Zelf minister worden ziet ze niet zitten. „O nee, ik wil echt geen minister worden. Dat lijkt me niks, ik ben geen bestuurder. Ik ben een echte parlementariër, ik houd van het debat. De komende vier jaar blijf ik nog in de Tweede Kamer, daarna ga ik wat anders doen”, zo zei ze een halfjaar geleden.
Femke werd vroeger op school veel gepest vanwege haar donkere uiterlijk. Ze werd uitgescholden voor Turk. „Mijn moeder heet Fles, dat is een Joodse naam uit de Achterhoek. Waarschijnlijk zijn mijn voorouders geassimileerde Joden. De broers van mijn opa heetten Abraham en Izaäk, kleermakers te Rotterdam.”
Overigens is dat pesten hard aangekomen. „Er was een vaste kring van meisjes. Ik ken alle namen nog. Soms, als ik een klein succesje boek, denk ik nog wel eens: Ik hoop dat Jolien dit leest.”
Op haar twaalfde ging er een wissel om. Ze besloot toen haar opponenten met gelijke munt terug te betalen. En zo is ze nog. Ze komt bescheiden over, maar ze kan keihard zijn.

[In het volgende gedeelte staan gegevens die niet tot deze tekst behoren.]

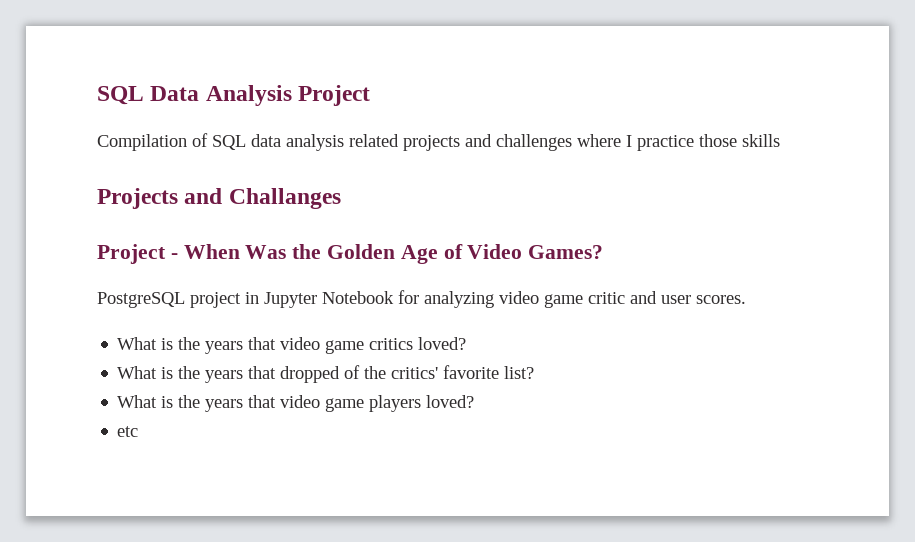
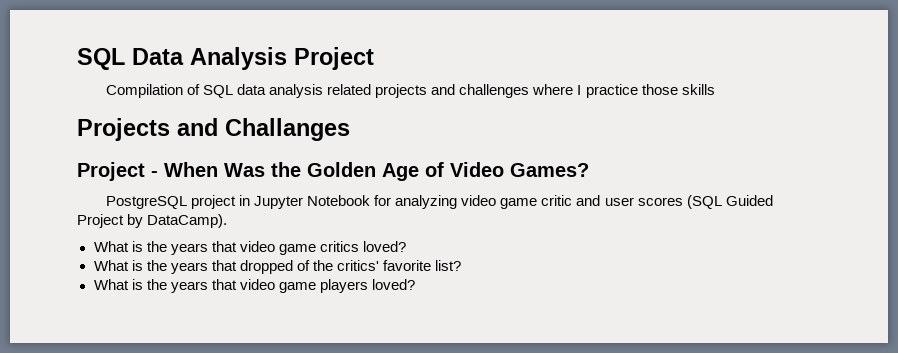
[696,295,746,304] scores. -> [637,195,773,209] [77,214,228,228] scores (SQL Guided Project by DataCamp).
[117,426,139,437] // etc -> (415, 284) none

Zelf zegt ze erover: „Vroeger dacht ik dat ik onopvallend en timide was. Ik heb geleidelijk geleerd dat ik mensen bang kan maken. Ik ben zeer dominant en daarbij ook nog eens heel erg expressief. Die combinatie van eigenschappen maakt mij in de omgang af en toe tiranniek. Ik kan heel venijnig zijn, mensen intimideren. Ik denk dat ik in werkelijkheid zachter ben dan mensen denken. Kan gemakkelijk gekwetst zijn, terwijl mijn eigen houding mensen kan verleiden mij niet te ontzien. Ik zou nog wel wat milder willen worden, dat verbale geweld wat af willen leren. Diep in mij zit nog steeds een gezagsgetrouw, braaf kind.”
Femke zelf en ook haar ouders dachten dat er nooit iets van de jongedame terecht zou komen. Ze wilde eigenlijk alleen naar de toneelschool. Pas op haar 23e ging de knop om. Toen sloeg ze aan het studeren en rondde aan de Erasmus Universiteit Rotterdam haar doctoraal sociologie af.

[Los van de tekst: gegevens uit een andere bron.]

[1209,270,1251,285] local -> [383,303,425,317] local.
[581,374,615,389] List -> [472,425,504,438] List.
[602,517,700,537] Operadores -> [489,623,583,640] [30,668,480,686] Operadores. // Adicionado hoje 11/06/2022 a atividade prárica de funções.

Over haar privé-leven is Halsema zeer terughoudend. Ze woont in de nok van een oud pand in Amsterdam-Oud-West. Ze heeft sinds vijf jaar een relatie met een vriend, maar woont niet met hem samen.
Tolerantie staat hoog in haar vaandel. „Uiteindelijk ben ik heel liberaal. Niet op sociaal-economisch vlak, maar verder vind ik dat de staat zich zo min mogelijk met het afwijkende gedrag van de burger moet bemoeien. Het privé-leven van mensen moet heel groot kunnen zijn. Ik ben van mening dat er veel gekte mag zijn.”

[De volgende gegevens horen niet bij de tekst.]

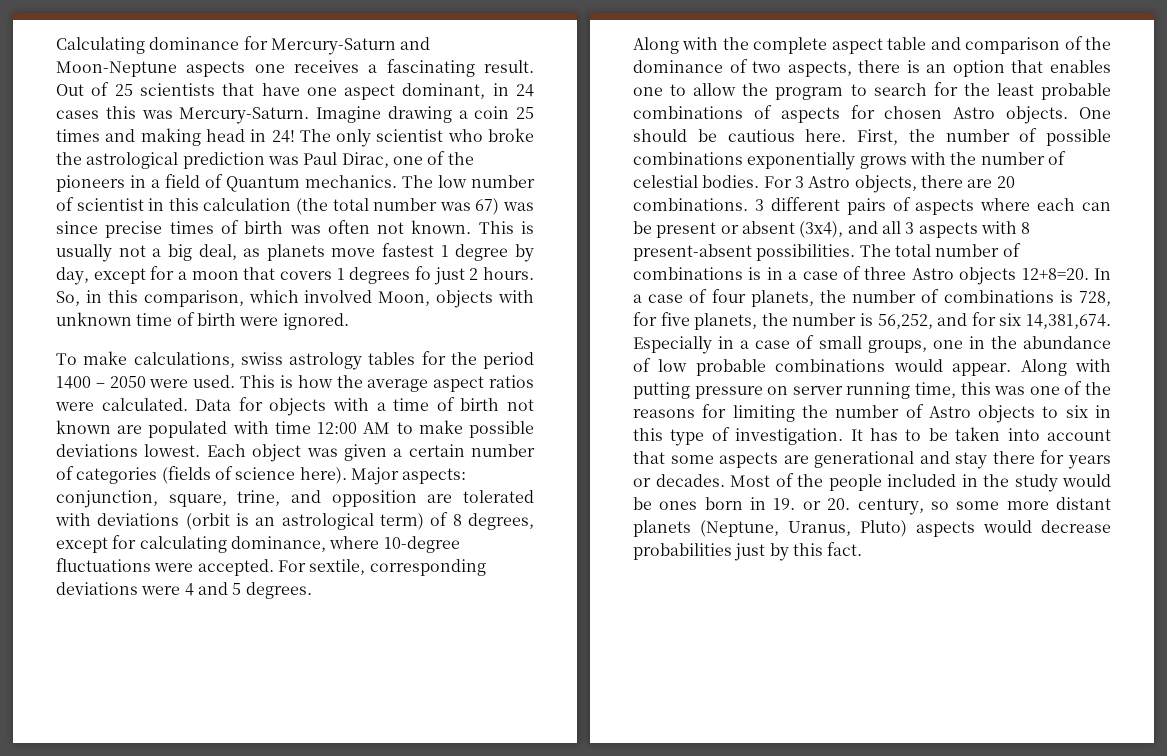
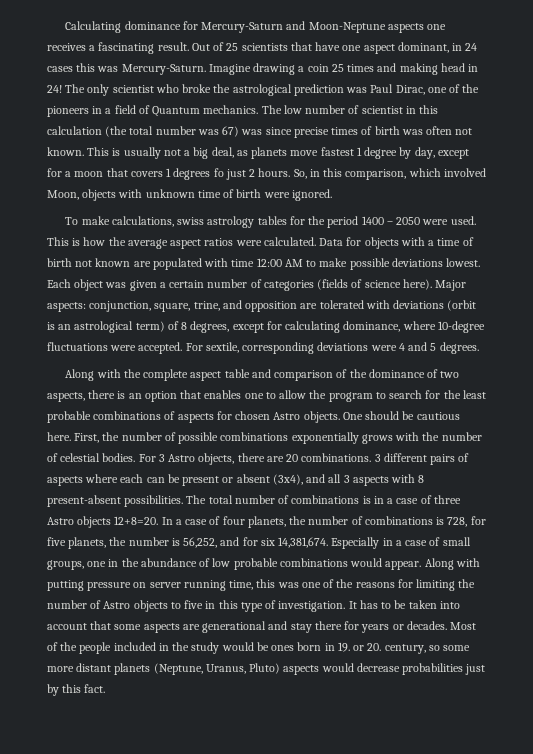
[1065,405,1088,418] six -> [184,600,204,609] five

Halsema ging na haar studie en enkele kleine baantjes aan de slag bij de Wiardi Beckmanstichting, het wetenschappelijk bureau van de PvdA. „Ik merkte echter dat mijn blik steeds vaker naar links werd getrokken.” Na diverse persoonlijke gesprekken met GroenLinks-leider Rosenmöller wisselde ze halverwege de jaren negentig het lidmaatschap van de PvdA in voor dat van GroenLinks. In 1998 kwam ze in de Tweede Kamer voor deze partij.